Um olhar documental diferente para descobrir a música que está a acontecer nas ruas de Baltimore

Assinado por TT the Artist, que tem também obra feita na música, o filme “Dark City: Beneath The Beat” é um exemplo de primor visual de um pensamento narrativo diferente para nos dar a conhecer uma cultura que emerge nas ruas de Baltimore. Texto: Nuno Galopim

Tivesse 2020 sido um ano diferente e Dark City: Beneath The Beat, que era suposto ter conhecido estreia mundial no SXSW, estaria transformado num clássico instantâneo, não só garantindo a Baltimore uma série de novos olhares como colocando em cena uma forma diferente, esteticamente cuidada, exigente, e por fim sedutora, de propor um olhar documental sobre um universo musical. Não deixemos que o ano nos tire, então, a possibilidade de descobrir um dos melhores documentários sobre música que vi nos últimos anos.

Baltimore, está visto, é o epicentro das atenções. E este é um conjunto de olhares, que escapa à lógica narrativa mais habitual (assim como evita ao máximo o recurso a talking heads), e nos coloca perante figuras, sons, formas, movimentos e cores de uma cena musical que ali borbulha nas ruas da cidade, longe, portanto, dos espaços mais convencionais (palcos, media, festivais). O olhar da câmara, com uma apurada visão fotográfica (na composição, na cor), o gosto em criar segmentos quase como se de telediscos se tratasse, juntando uma ideia de encenação e pose sem ao mesmo tempo perder um sentido de verdade dos lugares e das vidas que o habitam, fazem de Dark City: Beneath The Beat uma experiência capaz de cativar atenções de fio a pavio (ainda por cima sem nunca esticar a corda demasiado, resolvendo o desafio de nos convidar a descobrir esta realidade social e cultural em apenas 65 minutos).
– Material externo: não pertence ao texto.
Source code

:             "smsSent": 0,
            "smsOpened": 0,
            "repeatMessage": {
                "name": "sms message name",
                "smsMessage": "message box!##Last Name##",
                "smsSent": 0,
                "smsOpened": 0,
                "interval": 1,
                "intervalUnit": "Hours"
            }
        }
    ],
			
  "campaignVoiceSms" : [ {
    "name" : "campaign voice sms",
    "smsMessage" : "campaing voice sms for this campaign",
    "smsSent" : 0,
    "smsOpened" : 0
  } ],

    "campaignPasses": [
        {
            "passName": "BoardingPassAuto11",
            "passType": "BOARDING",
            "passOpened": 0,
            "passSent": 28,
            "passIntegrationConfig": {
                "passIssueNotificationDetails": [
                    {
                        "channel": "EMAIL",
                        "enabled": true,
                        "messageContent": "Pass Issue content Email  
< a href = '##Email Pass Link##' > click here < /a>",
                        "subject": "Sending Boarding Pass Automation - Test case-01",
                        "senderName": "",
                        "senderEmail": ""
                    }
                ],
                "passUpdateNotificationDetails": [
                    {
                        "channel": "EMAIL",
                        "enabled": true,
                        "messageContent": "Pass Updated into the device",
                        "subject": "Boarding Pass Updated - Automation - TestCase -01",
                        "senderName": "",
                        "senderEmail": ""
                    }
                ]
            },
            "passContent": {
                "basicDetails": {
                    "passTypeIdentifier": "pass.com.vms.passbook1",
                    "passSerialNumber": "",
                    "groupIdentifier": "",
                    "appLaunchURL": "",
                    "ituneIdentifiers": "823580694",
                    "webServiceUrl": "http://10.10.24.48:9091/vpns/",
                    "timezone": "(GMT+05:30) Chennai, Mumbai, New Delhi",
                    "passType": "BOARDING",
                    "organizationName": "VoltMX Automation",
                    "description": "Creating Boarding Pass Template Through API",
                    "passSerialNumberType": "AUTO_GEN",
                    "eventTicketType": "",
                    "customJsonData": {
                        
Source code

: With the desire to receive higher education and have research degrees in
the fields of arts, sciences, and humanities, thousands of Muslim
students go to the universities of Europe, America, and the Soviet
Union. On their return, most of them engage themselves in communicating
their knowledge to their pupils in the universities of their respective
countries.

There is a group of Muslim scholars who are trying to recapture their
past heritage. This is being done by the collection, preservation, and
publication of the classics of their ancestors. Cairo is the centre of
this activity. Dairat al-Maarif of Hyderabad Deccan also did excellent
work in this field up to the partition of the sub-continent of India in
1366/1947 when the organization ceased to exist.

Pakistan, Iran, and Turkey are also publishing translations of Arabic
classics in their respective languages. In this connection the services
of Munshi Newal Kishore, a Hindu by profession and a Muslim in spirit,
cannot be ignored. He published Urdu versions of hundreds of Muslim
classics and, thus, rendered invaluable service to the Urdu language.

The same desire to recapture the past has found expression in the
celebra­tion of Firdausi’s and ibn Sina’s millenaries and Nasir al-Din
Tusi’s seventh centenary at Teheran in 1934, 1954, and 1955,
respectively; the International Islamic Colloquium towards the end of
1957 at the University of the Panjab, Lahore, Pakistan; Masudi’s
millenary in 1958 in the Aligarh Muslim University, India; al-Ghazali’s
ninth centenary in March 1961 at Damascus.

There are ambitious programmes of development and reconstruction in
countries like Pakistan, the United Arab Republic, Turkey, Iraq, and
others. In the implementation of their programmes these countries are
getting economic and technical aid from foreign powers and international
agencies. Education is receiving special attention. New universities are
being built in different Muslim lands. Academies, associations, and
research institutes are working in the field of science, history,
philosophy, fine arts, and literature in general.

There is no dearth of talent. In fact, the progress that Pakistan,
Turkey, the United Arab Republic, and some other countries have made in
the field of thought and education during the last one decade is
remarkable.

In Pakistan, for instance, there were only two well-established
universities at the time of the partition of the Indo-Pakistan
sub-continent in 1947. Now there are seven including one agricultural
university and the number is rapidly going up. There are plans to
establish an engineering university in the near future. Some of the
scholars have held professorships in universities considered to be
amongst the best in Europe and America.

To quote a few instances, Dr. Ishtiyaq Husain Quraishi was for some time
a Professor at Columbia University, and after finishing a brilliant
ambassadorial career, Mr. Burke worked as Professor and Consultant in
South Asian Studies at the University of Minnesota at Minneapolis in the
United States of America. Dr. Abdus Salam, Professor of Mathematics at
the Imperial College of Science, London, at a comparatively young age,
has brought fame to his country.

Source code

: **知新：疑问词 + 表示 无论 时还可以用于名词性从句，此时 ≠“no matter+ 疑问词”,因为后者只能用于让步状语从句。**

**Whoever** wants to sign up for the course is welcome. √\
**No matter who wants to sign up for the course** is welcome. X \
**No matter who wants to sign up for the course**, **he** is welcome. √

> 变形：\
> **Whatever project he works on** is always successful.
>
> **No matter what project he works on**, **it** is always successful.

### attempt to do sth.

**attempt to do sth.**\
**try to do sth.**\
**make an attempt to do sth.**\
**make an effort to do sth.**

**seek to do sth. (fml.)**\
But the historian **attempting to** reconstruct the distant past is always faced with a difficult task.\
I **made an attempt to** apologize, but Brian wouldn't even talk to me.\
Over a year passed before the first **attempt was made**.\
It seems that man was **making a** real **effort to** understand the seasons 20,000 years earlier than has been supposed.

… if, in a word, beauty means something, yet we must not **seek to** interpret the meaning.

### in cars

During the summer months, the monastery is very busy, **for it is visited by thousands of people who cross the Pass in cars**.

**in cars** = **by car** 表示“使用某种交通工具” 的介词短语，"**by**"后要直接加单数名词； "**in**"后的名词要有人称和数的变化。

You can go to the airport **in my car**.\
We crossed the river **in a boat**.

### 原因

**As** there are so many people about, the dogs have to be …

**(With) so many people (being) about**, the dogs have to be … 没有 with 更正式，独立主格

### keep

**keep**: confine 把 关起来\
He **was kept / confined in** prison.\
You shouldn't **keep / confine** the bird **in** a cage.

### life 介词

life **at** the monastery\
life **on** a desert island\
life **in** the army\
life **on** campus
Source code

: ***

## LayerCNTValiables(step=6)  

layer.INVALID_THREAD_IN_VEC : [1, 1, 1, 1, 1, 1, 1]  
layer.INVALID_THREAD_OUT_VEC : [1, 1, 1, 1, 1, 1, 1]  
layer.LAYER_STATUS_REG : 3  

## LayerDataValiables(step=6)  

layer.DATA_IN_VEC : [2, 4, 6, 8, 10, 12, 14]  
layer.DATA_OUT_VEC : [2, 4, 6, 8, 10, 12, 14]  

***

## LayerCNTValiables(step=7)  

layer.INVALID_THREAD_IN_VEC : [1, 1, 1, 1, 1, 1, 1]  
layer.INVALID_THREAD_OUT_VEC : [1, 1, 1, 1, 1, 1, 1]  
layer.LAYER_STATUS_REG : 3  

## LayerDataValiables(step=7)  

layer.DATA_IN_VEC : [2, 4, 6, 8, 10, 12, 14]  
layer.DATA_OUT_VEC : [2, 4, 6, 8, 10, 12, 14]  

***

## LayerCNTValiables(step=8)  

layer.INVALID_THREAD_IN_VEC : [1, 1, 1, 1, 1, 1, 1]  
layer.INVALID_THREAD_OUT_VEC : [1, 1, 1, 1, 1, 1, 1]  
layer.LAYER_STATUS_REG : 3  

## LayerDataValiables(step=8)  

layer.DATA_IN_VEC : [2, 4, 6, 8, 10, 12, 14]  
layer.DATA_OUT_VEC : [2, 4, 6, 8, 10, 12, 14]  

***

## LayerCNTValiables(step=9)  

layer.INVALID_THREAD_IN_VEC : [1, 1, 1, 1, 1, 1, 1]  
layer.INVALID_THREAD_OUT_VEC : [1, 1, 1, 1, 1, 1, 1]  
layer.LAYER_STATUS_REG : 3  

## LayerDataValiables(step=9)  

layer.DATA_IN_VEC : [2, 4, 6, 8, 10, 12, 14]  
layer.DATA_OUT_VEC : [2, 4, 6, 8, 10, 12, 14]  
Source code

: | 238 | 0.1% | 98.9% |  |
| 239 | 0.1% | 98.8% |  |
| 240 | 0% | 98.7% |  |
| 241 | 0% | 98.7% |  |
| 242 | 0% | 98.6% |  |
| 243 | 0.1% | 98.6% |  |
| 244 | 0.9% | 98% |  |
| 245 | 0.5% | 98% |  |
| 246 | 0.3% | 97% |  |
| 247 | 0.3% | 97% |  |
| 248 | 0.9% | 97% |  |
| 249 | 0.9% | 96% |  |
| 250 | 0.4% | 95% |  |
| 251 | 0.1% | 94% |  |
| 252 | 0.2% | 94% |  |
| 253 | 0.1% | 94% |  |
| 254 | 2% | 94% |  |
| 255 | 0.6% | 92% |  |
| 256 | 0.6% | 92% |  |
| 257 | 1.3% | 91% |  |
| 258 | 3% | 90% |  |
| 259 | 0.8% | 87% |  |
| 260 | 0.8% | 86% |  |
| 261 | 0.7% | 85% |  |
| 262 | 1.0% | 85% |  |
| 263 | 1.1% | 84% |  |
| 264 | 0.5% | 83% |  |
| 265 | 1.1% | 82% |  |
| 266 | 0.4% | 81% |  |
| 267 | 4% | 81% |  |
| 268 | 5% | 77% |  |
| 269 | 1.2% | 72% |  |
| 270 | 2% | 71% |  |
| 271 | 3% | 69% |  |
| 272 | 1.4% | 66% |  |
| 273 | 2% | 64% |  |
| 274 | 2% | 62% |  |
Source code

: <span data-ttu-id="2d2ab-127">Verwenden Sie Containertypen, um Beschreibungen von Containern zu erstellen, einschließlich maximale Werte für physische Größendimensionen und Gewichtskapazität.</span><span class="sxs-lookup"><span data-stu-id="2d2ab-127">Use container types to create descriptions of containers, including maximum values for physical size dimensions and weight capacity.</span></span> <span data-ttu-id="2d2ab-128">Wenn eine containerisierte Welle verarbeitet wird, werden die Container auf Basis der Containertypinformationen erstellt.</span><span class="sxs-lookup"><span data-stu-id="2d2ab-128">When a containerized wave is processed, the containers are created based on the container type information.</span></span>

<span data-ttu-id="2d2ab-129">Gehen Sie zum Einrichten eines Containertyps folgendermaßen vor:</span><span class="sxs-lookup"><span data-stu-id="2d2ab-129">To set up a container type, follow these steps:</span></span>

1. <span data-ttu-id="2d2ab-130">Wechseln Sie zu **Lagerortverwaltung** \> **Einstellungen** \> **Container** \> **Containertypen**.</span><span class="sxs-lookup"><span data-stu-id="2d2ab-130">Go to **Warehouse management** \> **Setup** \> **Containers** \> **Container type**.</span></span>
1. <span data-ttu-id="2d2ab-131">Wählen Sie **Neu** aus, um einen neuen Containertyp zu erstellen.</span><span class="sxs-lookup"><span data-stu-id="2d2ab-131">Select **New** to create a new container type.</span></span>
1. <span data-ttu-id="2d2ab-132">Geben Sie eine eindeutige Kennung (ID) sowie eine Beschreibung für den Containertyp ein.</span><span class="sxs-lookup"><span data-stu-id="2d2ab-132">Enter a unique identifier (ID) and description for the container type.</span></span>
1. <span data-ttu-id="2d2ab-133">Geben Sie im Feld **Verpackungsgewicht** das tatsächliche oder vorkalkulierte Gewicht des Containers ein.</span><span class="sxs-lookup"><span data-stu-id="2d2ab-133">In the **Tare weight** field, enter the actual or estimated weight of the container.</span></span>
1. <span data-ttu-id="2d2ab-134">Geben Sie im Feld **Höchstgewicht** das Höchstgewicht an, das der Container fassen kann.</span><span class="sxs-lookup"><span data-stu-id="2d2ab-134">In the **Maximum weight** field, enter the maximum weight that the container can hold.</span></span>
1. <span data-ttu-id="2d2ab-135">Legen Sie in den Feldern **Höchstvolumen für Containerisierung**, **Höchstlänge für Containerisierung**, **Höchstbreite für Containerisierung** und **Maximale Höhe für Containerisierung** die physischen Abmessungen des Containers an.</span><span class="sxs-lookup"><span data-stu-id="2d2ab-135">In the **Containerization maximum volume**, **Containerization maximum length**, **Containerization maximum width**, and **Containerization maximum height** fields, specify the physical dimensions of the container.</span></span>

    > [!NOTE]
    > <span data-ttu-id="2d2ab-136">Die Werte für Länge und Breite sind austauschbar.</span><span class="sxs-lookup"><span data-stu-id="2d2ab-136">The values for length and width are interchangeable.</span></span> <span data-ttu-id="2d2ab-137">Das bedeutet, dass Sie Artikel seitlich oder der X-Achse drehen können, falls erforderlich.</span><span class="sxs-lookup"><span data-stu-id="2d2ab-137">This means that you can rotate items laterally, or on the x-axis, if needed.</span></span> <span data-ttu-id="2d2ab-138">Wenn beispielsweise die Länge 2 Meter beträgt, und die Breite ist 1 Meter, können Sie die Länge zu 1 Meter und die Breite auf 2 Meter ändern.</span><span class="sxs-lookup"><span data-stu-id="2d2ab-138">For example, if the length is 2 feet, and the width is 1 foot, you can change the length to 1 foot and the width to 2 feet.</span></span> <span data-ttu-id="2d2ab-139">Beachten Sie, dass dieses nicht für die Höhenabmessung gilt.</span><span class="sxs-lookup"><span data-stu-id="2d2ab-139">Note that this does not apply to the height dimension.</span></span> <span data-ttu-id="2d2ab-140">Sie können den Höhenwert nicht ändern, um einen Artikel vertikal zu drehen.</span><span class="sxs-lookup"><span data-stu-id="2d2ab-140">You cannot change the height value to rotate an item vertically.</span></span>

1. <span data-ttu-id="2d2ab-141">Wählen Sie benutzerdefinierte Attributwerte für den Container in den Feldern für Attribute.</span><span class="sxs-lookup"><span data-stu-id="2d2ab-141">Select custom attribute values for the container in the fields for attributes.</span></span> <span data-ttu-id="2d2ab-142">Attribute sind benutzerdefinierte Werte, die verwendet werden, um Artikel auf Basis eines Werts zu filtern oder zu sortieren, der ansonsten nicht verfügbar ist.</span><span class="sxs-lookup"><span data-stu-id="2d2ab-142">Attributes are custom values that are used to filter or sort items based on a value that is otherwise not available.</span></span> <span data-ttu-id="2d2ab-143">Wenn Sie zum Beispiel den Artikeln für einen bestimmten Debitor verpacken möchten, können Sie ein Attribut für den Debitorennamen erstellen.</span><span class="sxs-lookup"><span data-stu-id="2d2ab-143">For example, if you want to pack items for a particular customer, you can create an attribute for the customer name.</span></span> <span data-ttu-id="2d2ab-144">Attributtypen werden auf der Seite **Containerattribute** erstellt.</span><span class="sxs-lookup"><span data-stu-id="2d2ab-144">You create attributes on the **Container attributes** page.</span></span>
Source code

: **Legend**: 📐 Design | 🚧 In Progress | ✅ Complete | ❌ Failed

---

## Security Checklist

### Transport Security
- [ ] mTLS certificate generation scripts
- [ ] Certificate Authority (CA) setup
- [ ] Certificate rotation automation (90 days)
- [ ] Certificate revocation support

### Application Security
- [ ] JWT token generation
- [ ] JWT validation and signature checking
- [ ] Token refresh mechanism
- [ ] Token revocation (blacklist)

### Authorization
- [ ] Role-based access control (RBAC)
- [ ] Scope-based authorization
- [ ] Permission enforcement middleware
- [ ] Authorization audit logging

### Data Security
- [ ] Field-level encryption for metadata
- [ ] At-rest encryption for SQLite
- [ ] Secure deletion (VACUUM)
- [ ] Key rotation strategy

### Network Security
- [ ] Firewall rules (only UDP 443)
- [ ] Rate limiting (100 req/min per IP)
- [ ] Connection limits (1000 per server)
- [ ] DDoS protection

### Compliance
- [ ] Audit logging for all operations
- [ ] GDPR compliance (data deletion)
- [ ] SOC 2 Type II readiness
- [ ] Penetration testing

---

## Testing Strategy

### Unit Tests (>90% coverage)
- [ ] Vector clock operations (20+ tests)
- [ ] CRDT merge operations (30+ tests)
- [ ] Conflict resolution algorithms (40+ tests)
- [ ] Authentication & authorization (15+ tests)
            Podemos, antes de ver este filme, associar naturalmente a história musical de Baltimore a nomes como os de Billie Holliday, Philip Glass ou Tori Amos, mas não é deles que aqui se fala. Nem mesmo dos Animal Collective ou Beach House que ali deram primeiros passos e chamaram a dada altura atenções para a cena indie que brotava na cidade… A Baltimore de que se fala em Dark City: Beneath The Beat é mais dura, menos idealista e coisa do presente. Dei por mim a lembrar os ambientes retratados na (magnífica) série The Wire (que entre nós ficou conhecida como A Escuta) que, com ação nas ruas de Baltimore, dá conta de problemas de integração social, de consumo de drogas (alguém refere aqui uma pandemia de consumo de heroína) e de violência. É nessas mesmas ruas, e porque não lhes dão acesso a outros lugares, que os músicos, rappers, DJs, bailarinos e estetas que aqui vemos nos dão a conhecer o que fazem. E a vigem faz-se de encantamento e descoberta, sem deixar nunca de se perder o realismo social que lhe serve de palco. O palco do quotidiano de todos estes protagonistas.

          O olhar esteticamente apurado de TT The Artist, natural da Flórida e também ela com carreira na música (além do trabalho com as imagens) coloca-nos na posição de atentos observadores de uma realidade que certamente antes desconhecíamos. Hip hop e house são os alicerces de uma cultura musical que borbulha entre ruas, campos de basquetebol, terraços e jardins, ginásios e salas comunitárias que se transformam em palco de “batalhas” nas quais rapazes e raparigas procuram brilhar e inovar. A ideia de repetir o que já antes foi feito, nos gestos, nos sons, não é cool, como nos explicam. O olhar não se esgota contudo no (exigente) plano estético nem mesmo numa sistematização (nunca académica, antes mais apelativa à emoção e aos sentidos) de ideias, formas e modos de materializar toda esta cena musical claramente “alternativa”. Há entre as imagens (e a narrativa que veiculam) uma vontade de integrar comunidades, quebrar barreiras de género, entender as mais variadas afirmações identitárias (e a presença da cultura queer é evidente), traduzindo afinal a enorme diversidade de figuras e de ideias que ali emergem. O texto está mais vezes no contexto, surgindo aqui e ali vozes (sobretudo em off) que nos dão pistas, contextualizam, mas deixam depois ao espectador tempo (e liberdade) para ver, ouvir e pensar sobre o que viu. Simplesmente magnífico!

“Dark City: Beneath The Beat”, de TT The Artist, passa hoje, às 20.15 no Passos Manuel, integrando a secção Transmission do festival Porto Pos Doc.